It was a few days ago and the story went around the world. After 31 weeks of pregnancy, a 36-year-old Swedish woman gave birth to a baby boy by caesarean section after receiving the uterus of a 61-year-old postmenopausal woman. 10 years of research to achieve this transplant that allows women without a functional uterus to consider maternity. And the team from the University of Göteberg could be followed by others, French in particular.
That’s what we learn today Point. Relaying information from the Medical Press Agency (APM), Anne Jeanblanc confirms that “two teams believe they can carry out similar interventions next year”.
At the Limoges University Hospital, doctors are working on the possibility of removing uteri from deceased donors. For Dr. Pascal Piver, who co-directs this work with Dr.

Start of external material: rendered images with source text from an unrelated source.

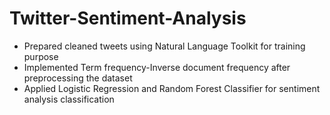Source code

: # Twitter-Sentiment-Analysis
- Prepared cleaned tweets using Natural Language Toolkit for training purpose
- Implemented Term frequency-Inverse document frequency after preprocessing the dataset
- Applied Logistic Regression and Random Forest Classifier for sentiment analysis classification
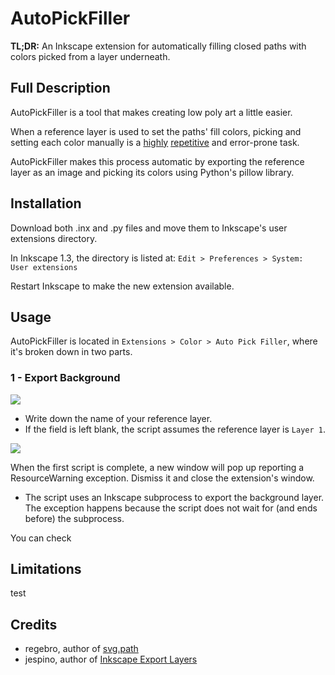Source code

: # AutoPickFiller
**TL;DR:** An Inkscape extension for automatically filling closed paths with colors picked from a layer underneath.

## Full Description
AutoPickFiller is a tool that makes creating low poly art a little easier.

When a reference layer is used to set the paths' fill colors, picking and setting each color manually is a [highly](https://www.youtube.com/watch?v=7hcxuwDKo6I) [repetitive](https://www.youtube.com/watch?v=YdqndZ6T3MA) and error-prone task.

AutoPickFiller makes this process automatic by exporting the reference layer as an image and picking its colors using Python's pillow library.

## Installation
Download both .inx and .py files and move them to Inkscape's user extensions directory.

In Inkscape 1.3, the directory is listed at: `Edit > Preferences > System: User extensions`

Restart Inkscape to make the new extension available.

## Usage
AutoPickFiller is located in `Extensions > Color > Auto Pick Filler`, where it's broken down in two parts.

### 1 - Export Background
![](https://github.com/Raiyuuni/autopickfiller/assets/65428607/f0aacc7c-ec5a-4669-a92c-d5d266d533bd)

- Write down the name of your reference layer.
- If the field is left blank, the script assumes the reference layer is `Layer 1`.



![](https://github.com/Raiyuuni/autopickfiller/assets/65428607/3f5df713-8d14-4834-ab3e-dc7f74bd4763)

When the first script is complete, a new window will pop up reporting a ResourceWarning exception. Dismiss it and close the extension's window.
- The script uses an Inkscape subprocess to export the background layer. The exception happens because the script does not wait for (and ends before) the subprocess.

You can check 




## Limitations
test

## Credits
- regebro, author of [svg.path](https://github.com/jespino/inkscape-export-layers)
- jespino, author of [Inkscape Export Layers](https://github.com/jespino/inkscape-export-layers)
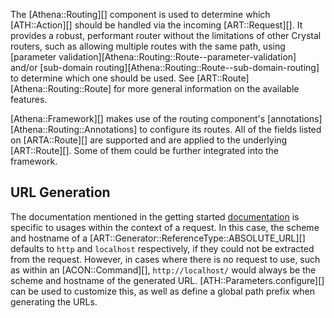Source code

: The [Athena::Routing][] component is used to determine which [ATH::Action][] should be handled via the incoming [ART::Request][].
It provides a robust, performant router without the limitations of other Crystal routers,
such as allowing multiple routes with the same path, using [parameter validation][Athena::Routing::Route--parameter-validation] and/or [sub-domain routing][Athena::Routing::Route--sub-domain-routing] to determine which one should be used.
See [ART::Route][Athena::Routing::Route] for more general information on the available features.

[Athena::Framework][] makes use of the routing component's [annotations][Athena::Routing::Annotations] to configure its routes.
All of the fields listed on [ARTA::Route][] are supported and are applied to the underlying [ART::Route][].
Some of them could be further integrated into the framework.

## URL Generation

The documentation mentioned in the getting started [documentation](../getting_started/README.md#url-generation) is specific to usages within the context of a request.
In this case, the scheme and hostname of a [ART::Generator::ReferenceType::ABSOLUTE_URL][] defaults to `http` and `localhost` respectively, if they could not be extracted from the request.
However, in cases where there is no request to use, such as within an [ACON::Command][], `http://localhost/` would always be the scheme and hostname of the generated URL.
[ATH::Parameters.configure][] can be used to customize this, as well as define a global path prefix when generating the URLs.
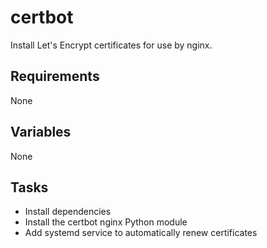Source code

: # certbot

Install Let's Encrypt certificates for use by nginx.

## Requirements

None

## Variables

None

## Tasks

* Install dependencies
* Install the certbot nginx Python module
* Add systemd service to automatically renew certificates
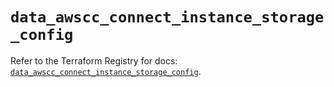 # `data_awscc_connect_instance_storage_config`

Refer to the Terraform Registry for docs: [`data_awscc_connect_instance_storage_config`](https://registry.terraform.io/providers/hashicorp/awscc/0.70.0/docs/data-sources/connect_instance_storage_config).
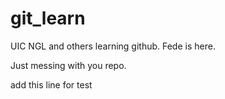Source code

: # git_learn
UIC NGL and others learning github.
Fede is here.

Just messing with you repo.

add this line for test
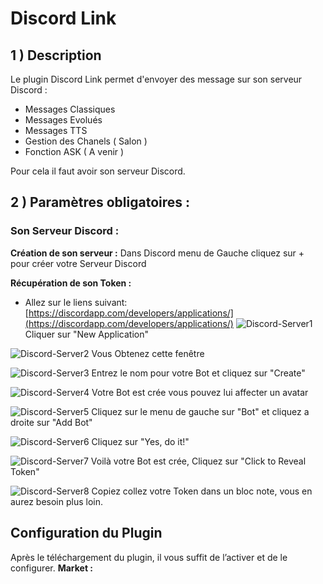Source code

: # Discord Link

## 1 ) Description

Le plugin Discord Link permet d'envoyer des message sur son serveur Discord : 
 - Messages Classiques
 - Messages Evolués
 - Messages TTS
 - Gestion des Chanels ( Salon )
 - Fonction ASK ( A venir )

Pour cela il faut avoir son serveur Discord. <br>

## 2 ) Paramètres obligatoires : 

### Son Serveur Discord :

**Création de son serveur :** 
Dans Discord menu de Gauche cliquez sur + pour créer votre Serveur Discord

**Récupération de son Token :** 
 - Allez sur le liens suivant: [https://discordapp.com/developers/applications/](https://discordapp.com/developers/applications/)
 ![Discord-Server1](../images/Discord-Server_1.PNG)
 Cliquer sur "New Application"
  
 ![Discord-Server2](../images/Discord-Server_2.PNG)
Vous Obtenez cette fenêtre

 ![Discord-Server3](../images/Discord-Server_3.PNG)
Entrez le nom pour votre Bot et cliquez sur "Create"

 ![Discord-Server4](../images/Discord-Server_4.PNG)
Votre Bot est crée vous pouvez lui affecter un avatar

 ![Discord-Server5](../images/Discord-Server_5.PNG)
Cliquez sur le menu de gauche sur "Bot" et cliquez a droite sur "Add Bot"

 ![Discord-Server6](../images/Discord-Server_6.PNG)
Cliquez sur "Yes, do it!"

 ![Discord-Server7](../images/Discord-Server_7.PNG)
Voilà votre Bot est crée, Cliquez sur "Click to Reveal Token"

 ![Discord-Server8](../images/Discord-Server_8.PNG)
Copiez collez votre Token dans un bloc note, vous en aurez besoin plus loin.

## Configuration du Plugin
Après le téléchargement du plugin, il vous suffit de l’activer et de le configurer.
**Market :** 
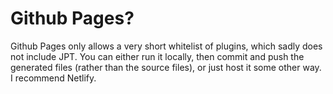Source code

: # Github Pages?

  Github Pages only allows a very short whitelist of plugins, which sadly does not include JPT. You
  can either run it locally, then commit and push the generated files (rather than the source
  files), or just host it some other way. I recommend Netlify.

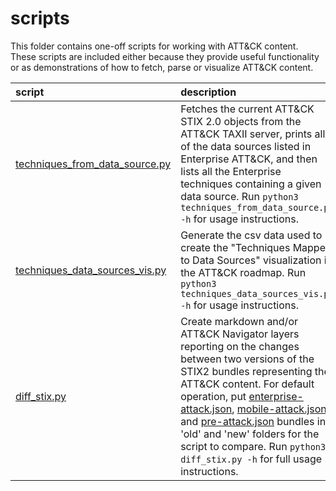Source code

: # scripts

This folder contains one-off scripts for working with ATT&CK content. These scripts are included either because they provide useful functionality or as demonstrations of how to fetch, parse or visualize ATT&CK content.

| script | description |
|:-------|:------------|
| [techniques_from_data_source.py](techniques_from_data_source.py) | Fetches the current ATT&CK STIX 2.0 objects from the ATT&CK TAXII server, prints all of the data sources listed in Enterprise ATT&CK, and then lists all the Enterprise techniques containing a given data source. Run `python3 techniques_from_data_source.py -h` for usage instructions. |
| [techniques_data_sources_vis.py](techniques_data_sources_vis.py) | Generate the csv data used to create the "Techniques Mapped to Data Sources" visualization in the ATT&CK roadmap. Run `python3 techniques_data_sources_vis.py -h` for usage instructions. | 
| [diff_stix.py](diff_stix.py) | Create markdown and/or ATT&CK Navigator layers reporting on the changes between two versions of the STIX2 bundles representing the ATT&CK content. For default operation, put [enterprise-attack.json](https://github.com/mitre/cti/blob/master/enterprise-attack/enterprise-attack.json), [mobile-attack.json](https://github.com/mitre/cti/blob/master/mobile-attack/mobile-attack.json), and [pre-attack.json](https://github.com/mitre/cti/blob/master/pre-attack/pre-attack.json) bundles in 'old' and 'new' folders for the script to compare. Run `python3 diff_stix.py -h` for full usage instructions. |
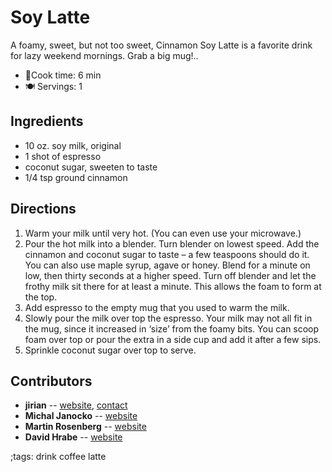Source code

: # Soy Latte

A foamy, sweet, but not too sweet, Cinnamon Soy Latte is a favorite drink for lazy weekend mornings. Grab a big mug!..

- 🍳Cook time: 6 min
- 🍽️ Servings: 1

## Ingredients

- 10 oz. soy milk, original
- 1 shot of espresso
- coconut sugar, sweeten to taste
- 1/4 tsp ground cinnamon

## Directions

1. Warm your milk until very hot. (You can even use your microwave.)
2. Pour the hot milk into a blender. Turn blender on lowest speed. Add the cinnamon and coconut sugar to taste – a few teaspoons should do it. You can also use maple syrup, agave or honey. Blend for a minute on low, then thirty seconds at a higher speed. Turn off blender and let the frothy milk sit there for at least a minute. This allows the foam to form at the top.
3. Add espresso to the empty mug that you used to warm the milk.
4. Slowly pour the milk over top the espresso. Your milk may not all fit in the mug, since it increased in ‘size’ from the foamy bits. You can scoop foam over top or pour the extra in a side cup and add it after a few sips.
5. Sprinkle coconut sugar over top to serve.

## Contributors

- **jirian** -- [website](https://jiriantonu.cz), [contact](mailto:me@jiriantonu.cz)
- **Michal Janocko** -- [website](https://michaljanocko.com)
- **Martin Rosenberg** -- [website](https://github.com/rosenbergm)
- **David Hrabe** -- [website](https://github.com/sproott)

;tags: drink coffee latte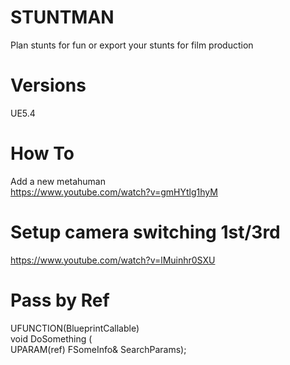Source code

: # STUNTMAN
Plan stunts for fun or export your stunts for film production

# Versions
UE5.4

# How To
Add a new metahuman  
https://www.youtube.com/watch?v=gmHYtlg1hyM  

# Setup camera switching 1st/3rd
https://www.youtube.com/watch?v=lMuinhr0SXU  

# Pass by Ref
UFUNCTION(BlueprintCallable)  
void DoSomething (  
    UPARAM(ref) FSomeInfo& SearchParams);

Tristan Gauthier, this sampling option has three advantages. The intervention lasts 10 hours on a living donor, half an hour if the person is deceased. Uteruses of younger women may be removed. But above all, any medical act presents a risk, the removal of an organ from a living person is no exception to this reality.
Followed by the Biomedicine Agency, the Limoges doctors received favorable opinions to include eight couples in their protocol. “An in vitro fertilization treatment will be carried out in order to obtain embryos which will be frozen, then the transplant will be considered”, specifies the journalist. After achieving pregnancy, the uterus will be removed, an almost unprecedented phase in the history of transplantation.
At the Foch hospital in Suresnes, the other medical team is also in the starting blocks. She has also collaborated with her Swedish colleagues. “We are one of the only centers to support the transformation of transsexual women [en] men, who want a hysterectomy,” Professor Jean-Marc Ayoubi told APM. So, question from the journalist: “Will the first French baby born after such an intervention be from Limoges or Ile-de-France? Answer probably in 2015”.